Selon la Commission, « ces nouveaux ordinateurs quantiques constituent un pas en avant pour nous aider à atteindre les objectifs de la décennie numérique, à savoir disposer d’un premier ordinateur à accélération quantique d’ici 2025, et être à la pointe des capacités quantiques d’ici 2030 ».

Cependant, certains perçoivent ces plans comme très ambitieux. « Je ne suis pas sûre qu’il soit réaliste en 2023 d’avoir des capacités quantiques importantes rattachées au réseau européen de supercalculateurs », a déclaré à EURACTIV Andrea Garcia Rodriguez, analyste politique principale au European Policy Centre.

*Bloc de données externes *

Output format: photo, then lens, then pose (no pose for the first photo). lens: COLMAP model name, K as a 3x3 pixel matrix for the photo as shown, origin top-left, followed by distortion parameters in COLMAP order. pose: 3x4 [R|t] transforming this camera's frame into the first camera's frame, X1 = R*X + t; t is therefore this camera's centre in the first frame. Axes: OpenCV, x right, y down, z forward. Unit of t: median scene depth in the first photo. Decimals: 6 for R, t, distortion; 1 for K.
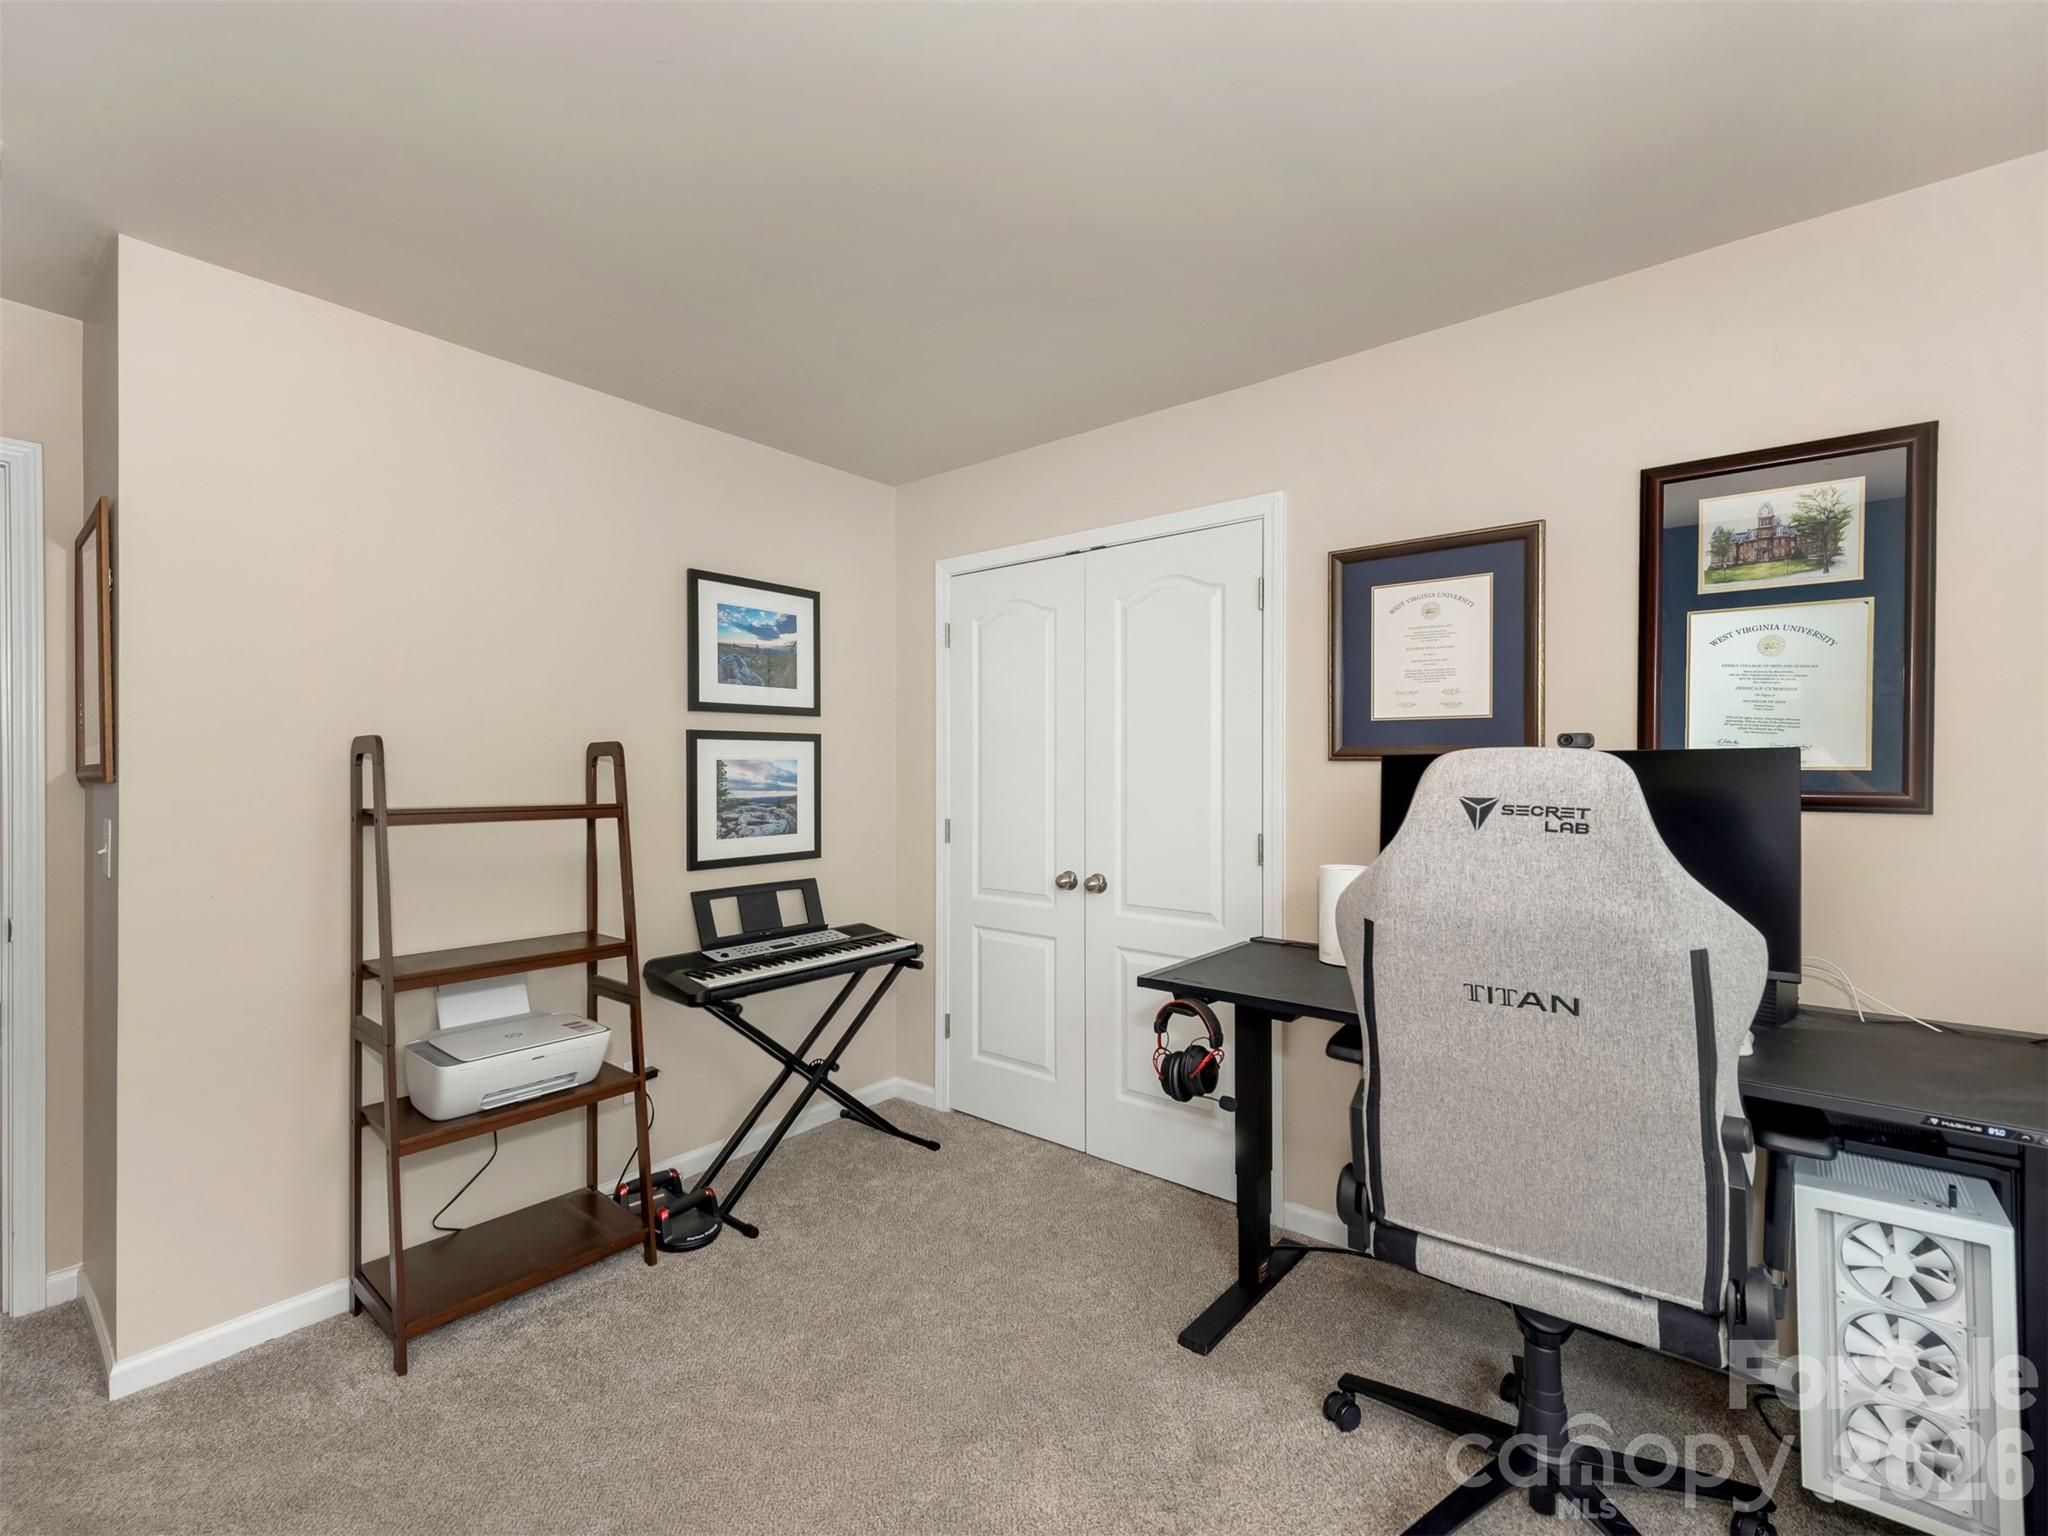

En outre, selon M. Rodriguez, les 100 millions d’euros engagés ne peuvent constituer un élan important que si les initiatives quantiques nationales existantes les soutiennent. C’est le cas dans la plupart des pays sélectionnés, « mais avec une grande disparité ».

Par exemple, l’Allemagne a engagé 2 milliards d’euros pour la recherche quantique, tandis que l’Espagne a annoncé 60 millions d’euros.

L’investissement prévu s’élève à plus de 100 millions d’euros, dont la moitié sera investie par l’Union européenne et l’autre moitié par les 17 pays participant à l’entreprise commune européenne pour le calcul à haute performance (EuroHPC JU).

L’EuroHPC JU est une entité de financement créée en 2018 pour coordonner les efforts et les ressources des pays européens afin de faire de l’Europe un leader mondial du superordinateur. Le Conseil a récemment adopté le règlement de l’EuroHPC JU, apportant un investissement supplémentaire de 7 milliards d’euros.

L’annonce de ces nouveaux ordinateurs quantiques s’inscrit dans le cadre d’un effort plus vaste visant à intégrer la technologie quantique dans l’infrastructure de superordinateur de l’Europe. La Commission prévoit en outre d’établir des centres d’excellence pour la science et l’industrie dans des cas d’utilisation universitaire et industrielle.

Les six sites ont été sélectionnés à la suite d’un appel aux pays à manifester leur intérêt pour l’hébergement et l’exploitation d’ordinateurs quantiques européens intégrés au superordinateur HPC, lancé en mars 2022.